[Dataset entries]
══════════

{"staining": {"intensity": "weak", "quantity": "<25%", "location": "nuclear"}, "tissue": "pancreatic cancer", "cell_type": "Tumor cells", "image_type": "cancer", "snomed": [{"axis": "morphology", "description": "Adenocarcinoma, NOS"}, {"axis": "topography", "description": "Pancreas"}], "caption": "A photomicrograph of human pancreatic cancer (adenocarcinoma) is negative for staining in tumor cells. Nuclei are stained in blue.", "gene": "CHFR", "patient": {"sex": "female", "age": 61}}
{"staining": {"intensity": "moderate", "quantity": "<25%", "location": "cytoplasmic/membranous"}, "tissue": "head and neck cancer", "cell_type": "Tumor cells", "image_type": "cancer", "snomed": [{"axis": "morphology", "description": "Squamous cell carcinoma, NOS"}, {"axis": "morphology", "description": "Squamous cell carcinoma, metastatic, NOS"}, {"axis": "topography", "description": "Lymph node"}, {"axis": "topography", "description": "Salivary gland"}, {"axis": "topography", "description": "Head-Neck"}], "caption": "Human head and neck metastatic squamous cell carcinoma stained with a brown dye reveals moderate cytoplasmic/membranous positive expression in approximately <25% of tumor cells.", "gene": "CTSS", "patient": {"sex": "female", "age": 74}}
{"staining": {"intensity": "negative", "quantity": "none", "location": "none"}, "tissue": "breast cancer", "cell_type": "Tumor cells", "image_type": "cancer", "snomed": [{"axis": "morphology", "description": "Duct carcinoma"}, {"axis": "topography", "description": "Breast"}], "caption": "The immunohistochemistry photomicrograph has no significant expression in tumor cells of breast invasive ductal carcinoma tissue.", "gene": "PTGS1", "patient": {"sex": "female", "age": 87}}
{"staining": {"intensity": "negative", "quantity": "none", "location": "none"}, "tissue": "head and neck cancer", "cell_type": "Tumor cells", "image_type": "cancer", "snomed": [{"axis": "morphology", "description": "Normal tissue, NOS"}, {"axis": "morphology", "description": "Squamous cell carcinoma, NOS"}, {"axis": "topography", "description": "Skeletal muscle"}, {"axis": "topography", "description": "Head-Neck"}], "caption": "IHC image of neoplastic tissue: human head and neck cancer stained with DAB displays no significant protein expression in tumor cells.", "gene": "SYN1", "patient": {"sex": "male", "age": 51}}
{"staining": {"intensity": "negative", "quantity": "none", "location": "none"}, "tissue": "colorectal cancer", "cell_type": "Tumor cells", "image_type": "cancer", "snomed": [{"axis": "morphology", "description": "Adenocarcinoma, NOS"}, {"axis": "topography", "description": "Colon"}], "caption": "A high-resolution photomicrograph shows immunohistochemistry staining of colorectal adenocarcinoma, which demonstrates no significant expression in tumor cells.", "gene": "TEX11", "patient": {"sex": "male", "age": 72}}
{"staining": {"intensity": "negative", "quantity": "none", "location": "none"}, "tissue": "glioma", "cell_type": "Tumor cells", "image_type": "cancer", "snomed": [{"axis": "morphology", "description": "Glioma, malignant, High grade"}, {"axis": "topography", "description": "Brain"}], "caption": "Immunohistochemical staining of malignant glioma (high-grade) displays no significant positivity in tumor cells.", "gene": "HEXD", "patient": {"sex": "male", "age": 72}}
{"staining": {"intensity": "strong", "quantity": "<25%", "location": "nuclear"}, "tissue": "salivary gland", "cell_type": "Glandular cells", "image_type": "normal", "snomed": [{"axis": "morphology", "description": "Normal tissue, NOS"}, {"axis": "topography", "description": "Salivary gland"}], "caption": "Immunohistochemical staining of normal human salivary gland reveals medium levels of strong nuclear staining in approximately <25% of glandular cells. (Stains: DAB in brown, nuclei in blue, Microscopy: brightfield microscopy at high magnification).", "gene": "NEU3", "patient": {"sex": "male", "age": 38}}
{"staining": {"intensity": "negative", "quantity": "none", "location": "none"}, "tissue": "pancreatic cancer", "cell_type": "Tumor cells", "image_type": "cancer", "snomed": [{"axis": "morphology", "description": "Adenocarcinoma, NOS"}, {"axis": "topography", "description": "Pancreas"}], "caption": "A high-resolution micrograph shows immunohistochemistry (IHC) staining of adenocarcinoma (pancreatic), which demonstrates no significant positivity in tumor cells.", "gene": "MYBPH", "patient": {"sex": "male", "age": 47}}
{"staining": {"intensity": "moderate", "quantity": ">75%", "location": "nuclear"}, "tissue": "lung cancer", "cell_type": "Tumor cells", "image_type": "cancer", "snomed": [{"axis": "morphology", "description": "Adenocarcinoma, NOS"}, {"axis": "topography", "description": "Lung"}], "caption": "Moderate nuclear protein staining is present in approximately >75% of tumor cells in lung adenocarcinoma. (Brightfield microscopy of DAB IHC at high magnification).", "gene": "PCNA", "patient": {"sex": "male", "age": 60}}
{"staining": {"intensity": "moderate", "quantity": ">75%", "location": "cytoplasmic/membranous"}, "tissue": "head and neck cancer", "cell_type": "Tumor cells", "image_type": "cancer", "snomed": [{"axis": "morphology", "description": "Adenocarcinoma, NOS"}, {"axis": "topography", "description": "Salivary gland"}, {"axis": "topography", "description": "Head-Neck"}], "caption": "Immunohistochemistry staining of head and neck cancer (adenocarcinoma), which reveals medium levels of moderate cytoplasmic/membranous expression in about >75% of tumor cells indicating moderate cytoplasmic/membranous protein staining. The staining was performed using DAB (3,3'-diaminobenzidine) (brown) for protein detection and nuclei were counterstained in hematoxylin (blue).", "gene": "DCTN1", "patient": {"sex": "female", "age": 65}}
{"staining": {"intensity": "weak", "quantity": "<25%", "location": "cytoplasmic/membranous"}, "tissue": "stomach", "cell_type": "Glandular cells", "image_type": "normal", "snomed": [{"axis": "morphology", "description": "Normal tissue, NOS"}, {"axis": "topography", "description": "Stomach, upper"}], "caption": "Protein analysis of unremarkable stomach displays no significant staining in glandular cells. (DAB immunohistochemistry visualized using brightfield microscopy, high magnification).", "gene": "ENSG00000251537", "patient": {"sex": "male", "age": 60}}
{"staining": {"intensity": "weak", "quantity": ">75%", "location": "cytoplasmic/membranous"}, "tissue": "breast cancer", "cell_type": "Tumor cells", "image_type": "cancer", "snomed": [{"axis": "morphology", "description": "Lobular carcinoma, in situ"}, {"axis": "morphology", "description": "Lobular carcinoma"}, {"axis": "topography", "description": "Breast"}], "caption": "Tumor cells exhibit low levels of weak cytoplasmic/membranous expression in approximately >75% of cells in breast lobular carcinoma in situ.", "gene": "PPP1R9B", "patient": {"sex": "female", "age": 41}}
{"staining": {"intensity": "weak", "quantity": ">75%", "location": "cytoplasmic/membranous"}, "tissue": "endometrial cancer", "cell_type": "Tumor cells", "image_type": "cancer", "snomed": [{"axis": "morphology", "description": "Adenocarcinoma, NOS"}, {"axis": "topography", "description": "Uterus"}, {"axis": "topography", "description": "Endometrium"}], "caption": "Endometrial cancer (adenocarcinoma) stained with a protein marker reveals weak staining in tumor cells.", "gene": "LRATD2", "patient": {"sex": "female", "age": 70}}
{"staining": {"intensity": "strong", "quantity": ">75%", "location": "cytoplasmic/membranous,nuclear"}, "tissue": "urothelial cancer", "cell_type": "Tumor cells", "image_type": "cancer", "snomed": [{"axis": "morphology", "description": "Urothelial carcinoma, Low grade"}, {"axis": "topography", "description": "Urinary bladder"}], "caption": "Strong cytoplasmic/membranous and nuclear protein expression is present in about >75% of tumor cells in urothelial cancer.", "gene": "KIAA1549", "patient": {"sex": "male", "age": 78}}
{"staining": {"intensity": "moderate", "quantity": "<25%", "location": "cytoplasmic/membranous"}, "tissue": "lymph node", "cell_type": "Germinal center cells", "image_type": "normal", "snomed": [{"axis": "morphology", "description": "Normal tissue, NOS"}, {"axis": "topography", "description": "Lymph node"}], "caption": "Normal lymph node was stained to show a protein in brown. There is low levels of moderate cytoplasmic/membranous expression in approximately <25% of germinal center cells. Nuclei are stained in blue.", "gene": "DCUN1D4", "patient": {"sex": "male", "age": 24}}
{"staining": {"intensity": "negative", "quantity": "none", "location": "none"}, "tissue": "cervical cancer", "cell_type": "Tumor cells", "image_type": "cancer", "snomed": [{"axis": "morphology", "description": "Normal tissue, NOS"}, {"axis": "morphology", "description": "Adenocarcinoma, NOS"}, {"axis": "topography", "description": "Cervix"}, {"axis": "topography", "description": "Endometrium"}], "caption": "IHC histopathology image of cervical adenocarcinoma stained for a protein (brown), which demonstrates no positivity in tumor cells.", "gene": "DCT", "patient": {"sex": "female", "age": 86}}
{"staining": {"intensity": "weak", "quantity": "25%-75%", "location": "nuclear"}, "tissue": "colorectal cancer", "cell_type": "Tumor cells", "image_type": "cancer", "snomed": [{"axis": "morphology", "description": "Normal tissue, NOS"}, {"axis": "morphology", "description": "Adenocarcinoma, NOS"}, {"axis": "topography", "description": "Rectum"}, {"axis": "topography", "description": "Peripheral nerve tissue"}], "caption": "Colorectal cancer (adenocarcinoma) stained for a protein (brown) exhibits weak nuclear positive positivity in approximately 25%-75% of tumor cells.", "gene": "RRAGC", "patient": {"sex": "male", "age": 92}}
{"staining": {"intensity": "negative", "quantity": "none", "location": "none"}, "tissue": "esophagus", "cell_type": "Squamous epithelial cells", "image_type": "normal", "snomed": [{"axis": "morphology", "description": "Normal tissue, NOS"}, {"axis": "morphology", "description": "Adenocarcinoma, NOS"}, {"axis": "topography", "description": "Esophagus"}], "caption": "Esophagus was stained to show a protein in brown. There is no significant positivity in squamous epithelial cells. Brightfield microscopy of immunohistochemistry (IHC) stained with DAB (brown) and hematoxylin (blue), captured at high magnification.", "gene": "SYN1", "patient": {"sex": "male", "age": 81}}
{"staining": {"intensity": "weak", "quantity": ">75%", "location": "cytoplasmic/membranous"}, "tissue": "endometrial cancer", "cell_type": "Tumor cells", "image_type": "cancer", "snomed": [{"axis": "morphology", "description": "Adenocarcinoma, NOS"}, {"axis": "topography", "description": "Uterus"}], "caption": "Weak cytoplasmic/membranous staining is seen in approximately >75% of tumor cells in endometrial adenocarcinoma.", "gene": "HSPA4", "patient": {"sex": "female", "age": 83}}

══════════

WHAT YOU WILL DO: Can you write out the lines above, from the first one through the one containing "and neck metastatic", exactly as they appear and nothing more?

FINAL ANSWER:
{"staining": {"intensity": "weak", "quantity": "<25%", "location": "nuclear"}, "tissue": "pancreatic cancer", "cell_type": "Tumor cells", "image_type": "cancer", "snomed": [{"axis": "morphology", "description": "Adenocarcinoma, NOS"}, {"axis": "topography", "description": "Pancreas"}], "caption": "A photomicrograph of human pancreatic cancer (adenocarcinoma) is negative for staining in tumor cells. Nuclei are stained in blue.", "gene": "CHFR", "patient": {"sex": "female", "age": 61}}
{"staining": {"intensity": "moderate", "quantity": "<25%", "location": "cytoplasmic/membranous"}, "tissue": "head and neck cancer", "cell_type": "Tumor cells", "image_type": "cancer", "snomed": [{"axis": "morphology", "description": "Squamous cell carcinoma, NOS"}, {"axis": "morphology", "description": "Squamous cell carcinoma, metastatic, NOS"}, {"axis": "topography", "description": "Lymph node"}, {"axis": "topography", "description": "Salivary gland"}, {"axis": "topography", "description": "Head-Neck"}], "caption": "Human head and neck metastatic squamous cell carcinoma stained with a brown dye reveals moderate cytoplasmic/membranous positive expression in approximately <25% of tumor cells.", "gene": "CTSS", "patient": {"sex": "female", "age": 74}}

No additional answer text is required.